▸ **SUPPLIED PASSAGE**:
* * *
Mobile Payments

Samsung Pay’s Market, Partnership Evolution

Samsung Pay has been in the U.S. market for exactly 212 days.

But, according to the leaders of at least one of those mobile payments services, they still believe that it’s still the first inning. What could speed the game up a bit, according to Samsung Pay’s GM, is giving consumers and merchants what they care about most: loyalty, offers and a secure digital identity.

That’s why, for Samsung Pay, the next 365 days really matter.

“As far as we are concerned, we are just in the very beginnings of bringing out a secure, universal wallet for consumers to use just about anywhere — both in the virtual and physical environment,” Samsung Pay’s GM Will Graylin told PYMNTS in an interview.

So what does that journey look like? And what does a cardless future actually look like? Can it really be achieved, and if so — when? Well, that much isn’t quite known, but it’s a vision Samsung Pay is totally, 100 percent invested in.

“Having that [virtual] container to replace plastic cards and their current physical wallet is the goal,” Graylin explained. “We want to get to that point where that universal wallet is not only just a place where you can pay, but it can be used for things like loyalty, offers, [a consumer’s] identity. It’s a place to store credentials in a safe and effective way — and then to make it more convenient.”

After all, Graylin says, we all live in the 21st century with super computers “in our pockets.”

As we’ve all witnessed, however, regardless of how attached consumers are to their smartphones, that same affection hasn’t transferred to mobile payments. It’s a love affair that Graylin said Samsung is focused on seeing blossom over the next year.

“In the next 12 months, our key goals are to spread adoption and usage to many, many more users. In different ways and with a different utility that makes consumers’ lives easier, safer, faster, better,” he said.

But to really ignite, it might take a little more than that – and that means going outside of Samsung’s umbrella.

Partnerships, Graylin believes, are the key, especially with FIs who can leverage the “universal container” and have their cards provisioned there for easy use by their customers and merchants who can provide an incentive to consumers to shop at their stores.

Samsung Pay started life with a bit of an acceptance leg up because of the decision Samsung made more than a year ago to acquire LoopPay, a Magnetic Secure Transmission (MST) patented technology that allowed existing mag stripe readers to mimic mobile contactless receivers (making it able to be used at 90% of merchant establishments).
* * *
▸ **ACTIONS TO TAKE**:
**1)** Answer these questions from the Samsung Pay article:
(a) For how many days had Samsung Pay been in the U.S. market?
(b) What is the name of Samsung Pay's GM?
(c) Which company did Samsung decide to acquire more than a year ago?
**2)** Does each statement agree with the Samsung Pay article? Answer yes or no, quoting the words that decide it.
(a) Graylin sees partnerships as the key.
(b) The MST technology let Samsung Pay be used at about half of merchant establishments.
(c) Consumers' attachment to their smartphones has carried over to mobile payments.
**3)** Extract the part of the Samsung Pay article between "As we’ve all" and "at their stores.", inclusive.

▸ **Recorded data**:
* * *
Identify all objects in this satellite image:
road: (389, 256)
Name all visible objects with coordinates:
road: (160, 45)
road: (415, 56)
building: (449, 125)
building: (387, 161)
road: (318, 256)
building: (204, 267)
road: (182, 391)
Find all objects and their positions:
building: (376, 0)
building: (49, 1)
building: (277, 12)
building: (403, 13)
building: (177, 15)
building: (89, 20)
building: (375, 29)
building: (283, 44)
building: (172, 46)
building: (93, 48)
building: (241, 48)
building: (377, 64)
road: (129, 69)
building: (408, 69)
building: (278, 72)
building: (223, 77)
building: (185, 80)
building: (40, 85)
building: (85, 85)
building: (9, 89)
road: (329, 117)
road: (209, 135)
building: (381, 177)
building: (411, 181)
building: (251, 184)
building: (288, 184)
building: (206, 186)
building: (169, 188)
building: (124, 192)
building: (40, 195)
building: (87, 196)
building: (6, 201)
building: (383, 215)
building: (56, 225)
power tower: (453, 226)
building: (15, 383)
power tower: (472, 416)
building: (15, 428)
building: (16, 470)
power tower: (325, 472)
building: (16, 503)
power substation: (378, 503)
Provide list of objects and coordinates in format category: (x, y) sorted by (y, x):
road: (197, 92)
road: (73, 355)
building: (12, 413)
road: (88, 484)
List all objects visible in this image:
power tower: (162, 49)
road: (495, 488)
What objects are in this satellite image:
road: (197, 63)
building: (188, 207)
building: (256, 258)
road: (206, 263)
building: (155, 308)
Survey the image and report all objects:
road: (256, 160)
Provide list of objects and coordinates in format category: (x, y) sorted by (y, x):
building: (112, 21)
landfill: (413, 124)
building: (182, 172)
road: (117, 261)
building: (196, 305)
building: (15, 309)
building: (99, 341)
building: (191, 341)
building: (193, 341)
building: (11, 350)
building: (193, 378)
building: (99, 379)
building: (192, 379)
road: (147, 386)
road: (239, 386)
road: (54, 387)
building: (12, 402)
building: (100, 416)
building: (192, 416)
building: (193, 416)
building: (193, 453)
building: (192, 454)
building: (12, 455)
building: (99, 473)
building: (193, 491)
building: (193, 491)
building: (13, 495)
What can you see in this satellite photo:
* * *
▸ **ANSWERS TO EACH TASK**:
**1)**
(a) 212 days
(b) Will Graylin
(c) LoopPay

**2)**
(a) Yes: "Partnerships, Graylin believes, are the key"
(b) No: "making it able to be used at 90% of merchant establishments"
(c) No: "that same affection hasn’t transferred to mobile payments"

**3)**
As we’ve all witnessed, however, regardless of how attached consumers are to their smartphones, that same affection hasn’t transferred to mobile payments. It’s a love affair that Graylin said Samsung is focused on seeing blossom over the next year.

“In the next 12 months, our key goals are to spread adoption and usage to many, many more users. In different ways and with a different utility that makes consumers’ lives easier, safer, faster, better,” he said.

But to really ignite, it might take a little more than that – and that means going outside of Samsung’s umbrella.

Partnerships, Graylin believes, are the key, especially with FIs who can leverage the “universal container” and have their cards provisioned there for easy use by their customers and merchants who can provide an incentive to consumers to shop at their stores.